I have just released the two Demucs baselnes for the bleeding and labelnoise sub challenges. You can checkout this repo to get started: GitHub - adefossez/sdx23: SDX23 startkit for the Demucs baselines.
On the labelnoise, the baseline is at 5dB overall, ranking third currently. Eval is still running for the bleeding.
Actually the time-frequency uncertainty is not the issue here. In particular, if you take a complex spectrogram model, it will also be able to surpass the Ideal Ratio Mask oracle, as you can represent any possible output with a complex spectrogram. The limitation of the IRM is that it uses masking of the input spectrogram, and in particular always reuse the complex phase of the input. This is bad for some instruments, like percussive sound; where getting the phase wrong will make transients (the attack of a drum for instance) sound hollow, or empty. The phase will be wrong if for instance some other instruments overlap in the frequency domain (which is not hard because percussive sounds cover all frequencies during the attack), because the input phase will be some blend from the two instruments. Waveform models; or complex spectrogram model (but not masking ones) can actually predict the right phase and overcome the IRM oracle.

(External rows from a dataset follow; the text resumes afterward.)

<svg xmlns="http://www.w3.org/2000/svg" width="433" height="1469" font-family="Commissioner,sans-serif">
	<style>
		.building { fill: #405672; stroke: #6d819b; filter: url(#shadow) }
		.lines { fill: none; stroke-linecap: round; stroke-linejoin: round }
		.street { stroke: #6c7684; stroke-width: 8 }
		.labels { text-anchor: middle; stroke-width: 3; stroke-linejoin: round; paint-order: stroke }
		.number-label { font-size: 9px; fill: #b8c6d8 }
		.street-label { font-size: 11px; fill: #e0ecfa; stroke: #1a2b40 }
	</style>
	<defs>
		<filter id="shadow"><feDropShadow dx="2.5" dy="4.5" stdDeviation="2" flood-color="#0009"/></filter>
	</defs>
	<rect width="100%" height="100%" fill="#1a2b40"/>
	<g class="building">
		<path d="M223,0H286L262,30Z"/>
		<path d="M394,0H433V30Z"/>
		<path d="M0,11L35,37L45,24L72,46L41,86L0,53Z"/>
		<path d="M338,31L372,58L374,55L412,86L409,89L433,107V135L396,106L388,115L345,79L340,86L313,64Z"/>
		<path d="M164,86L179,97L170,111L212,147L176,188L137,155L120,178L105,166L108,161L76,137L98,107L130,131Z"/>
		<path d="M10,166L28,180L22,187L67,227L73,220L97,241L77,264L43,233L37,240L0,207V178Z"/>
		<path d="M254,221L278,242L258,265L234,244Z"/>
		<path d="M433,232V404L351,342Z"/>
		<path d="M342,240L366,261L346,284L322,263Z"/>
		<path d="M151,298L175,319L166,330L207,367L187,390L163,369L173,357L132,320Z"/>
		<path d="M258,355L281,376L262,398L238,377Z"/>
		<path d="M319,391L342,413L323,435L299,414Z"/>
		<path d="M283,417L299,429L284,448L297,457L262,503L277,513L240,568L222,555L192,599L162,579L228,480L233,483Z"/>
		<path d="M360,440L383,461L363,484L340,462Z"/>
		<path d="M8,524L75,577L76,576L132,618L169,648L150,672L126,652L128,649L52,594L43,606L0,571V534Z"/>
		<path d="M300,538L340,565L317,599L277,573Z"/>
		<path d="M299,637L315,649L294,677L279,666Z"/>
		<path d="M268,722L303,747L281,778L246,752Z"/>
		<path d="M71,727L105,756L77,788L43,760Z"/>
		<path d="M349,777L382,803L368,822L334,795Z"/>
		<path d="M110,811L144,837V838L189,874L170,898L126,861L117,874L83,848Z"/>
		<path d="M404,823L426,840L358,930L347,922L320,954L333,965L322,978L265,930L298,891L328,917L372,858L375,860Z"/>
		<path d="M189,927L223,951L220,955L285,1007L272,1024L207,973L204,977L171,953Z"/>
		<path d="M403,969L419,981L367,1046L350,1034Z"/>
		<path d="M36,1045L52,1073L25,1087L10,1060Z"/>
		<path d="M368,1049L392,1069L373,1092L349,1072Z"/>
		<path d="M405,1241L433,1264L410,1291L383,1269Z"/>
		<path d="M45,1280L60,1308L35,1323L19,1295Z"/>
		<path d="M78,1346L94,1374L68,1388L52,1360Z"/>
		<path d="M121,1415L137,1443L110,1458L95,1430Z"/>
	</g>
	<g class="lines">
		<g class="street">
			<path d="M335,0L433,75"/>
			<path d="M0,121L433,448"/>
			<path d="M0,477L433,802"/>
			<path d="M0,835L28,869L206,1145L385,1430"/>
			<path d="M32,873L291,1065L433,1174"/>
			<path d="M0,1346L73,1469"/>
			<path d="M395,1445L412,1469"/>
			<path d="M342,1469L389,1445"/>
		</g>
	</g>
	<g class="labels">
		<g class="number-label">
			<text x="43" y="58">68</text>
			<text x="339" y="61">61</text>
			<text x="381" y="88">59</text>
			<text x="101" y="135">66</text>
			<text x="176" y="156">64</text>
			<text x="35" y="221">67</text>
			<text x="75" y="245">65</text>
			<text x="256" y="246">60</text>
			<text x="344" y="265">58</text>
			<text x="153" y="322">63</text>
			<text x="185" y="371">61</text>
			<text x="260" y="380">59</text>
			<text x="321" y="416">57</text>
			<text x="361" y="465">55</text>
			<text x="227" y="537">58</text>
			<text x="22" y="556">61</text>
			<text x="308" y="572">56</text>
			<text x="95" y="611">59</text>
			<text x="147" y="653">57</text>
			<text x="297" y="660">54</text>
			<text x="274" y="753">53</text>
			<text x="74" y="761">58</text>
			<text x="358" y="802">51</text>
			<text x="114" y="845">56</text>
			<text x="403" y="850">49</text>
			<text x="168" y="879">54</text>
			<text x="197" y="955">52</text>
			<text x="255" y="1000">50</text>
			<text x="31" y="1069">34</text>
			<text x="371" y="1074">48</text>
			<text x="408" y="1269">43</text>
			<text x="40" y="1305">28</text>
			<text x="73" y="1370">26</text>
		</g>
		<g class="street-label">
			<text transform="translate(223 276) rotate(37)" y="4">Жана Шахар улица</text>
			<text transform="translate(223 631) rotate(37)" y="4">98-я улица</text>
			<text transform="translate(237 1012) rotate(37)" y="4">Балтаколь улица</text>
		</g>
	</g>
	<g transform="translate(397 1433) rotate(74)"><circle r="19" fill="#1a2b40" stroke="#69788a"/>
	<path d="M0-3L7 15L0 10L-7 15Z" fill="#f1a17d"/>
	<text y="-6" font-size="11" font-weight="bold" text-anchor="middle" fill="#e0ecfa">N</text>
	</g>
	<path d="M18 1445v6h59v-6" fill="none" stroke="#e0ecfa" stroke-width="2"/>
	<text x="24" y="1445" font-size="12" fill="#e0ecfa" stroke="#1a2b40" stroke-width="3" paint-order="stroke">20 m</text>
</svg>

For leaderboard B, I used 150 extra tracks. At the end of the competition I realised it was fine to use the test set from MusDB as well, so I fine tuned including that as well (keeping only the validation set out).
If there was no time limit I could only marginally improve Demucs, maybe by 0.1 dB. Also a limiting factor at the moment, especially for the hybrid model, is not run time but memory on the GPU while training.
I used a mixture of 4 models for my final submissions. For track A, it was a mixture of hybrid and non hybrid model, trained with different seeds. For track B, it was all hybrid models trained with different seeds.
I will probably keep on working on Demucs, on the longer term, but for the immediate future I will take a break from source separation and mostly work on other deep learning problems. Also, while for the MDX challenge I mostly built on the existing Demucs architecture, I am not sure if the next iteration will be the same, or something completely different.
I will write the paper in september, and most likely release everything in october.
is it possible to watch the webinar ? Was it recorded ? Thanks !
As I am currently on vacation, I cannot attend the townhall in person. I made a short video to present the key novelties of my submission to the challenge. Please ask your questions here if any. I will try to answer as soon as possible, given that I am still on vacation.
Sorry I missed info on the deadline, 6 of august. This is an extremely short notice… To be fair I think it is not realistic to ask for such a deadline. Of course I can just dump my code but what is the point ? The ISMIR workshop is in november and I don’t see the rush in getting some dirty code out, while it could be well polished and accompanied by a research paper. The rule only said we needed to open source, not that we needed to open source within one week…
Hello @GiorgioFabbro, thank you for the clarification. Following my employer policy, I might not be able to publish source code on a platform different from our github facebookresearch. I should be able to push a new version of Demucs based on my findings in the competition on the Demucs repository (on Github, facebookresearch/demucs) and push a solution on your gitlab that mostly make use of that code. You did not tell me on the timeline for open sourcing. Depending on which solution I chose, I would need more or less time to obtain the approval from my employer. I will also be in vacation starting on Friday until september, so timeline is quite important for that too.
I have a few question on how things will go after the competition. I saw the email with the README to add to our submission. What is the timeline to add the README and release code ? Do we have control over how the code will be open sourced ?
Thank you for the kind words, and thanks a lot for the organisation! It is definitely a great environment to push the limit, had it been for a paper, I would have stopped sooner.
Thanks for the clarification, and let see if @shivam confirms.
Are all our submitted models evaluated for the final score ? Or only our best model at the end of round 2? In other word, can submitting too many models (and in particular one with the best score on the 18 songs) can end up being detrimental to the final score.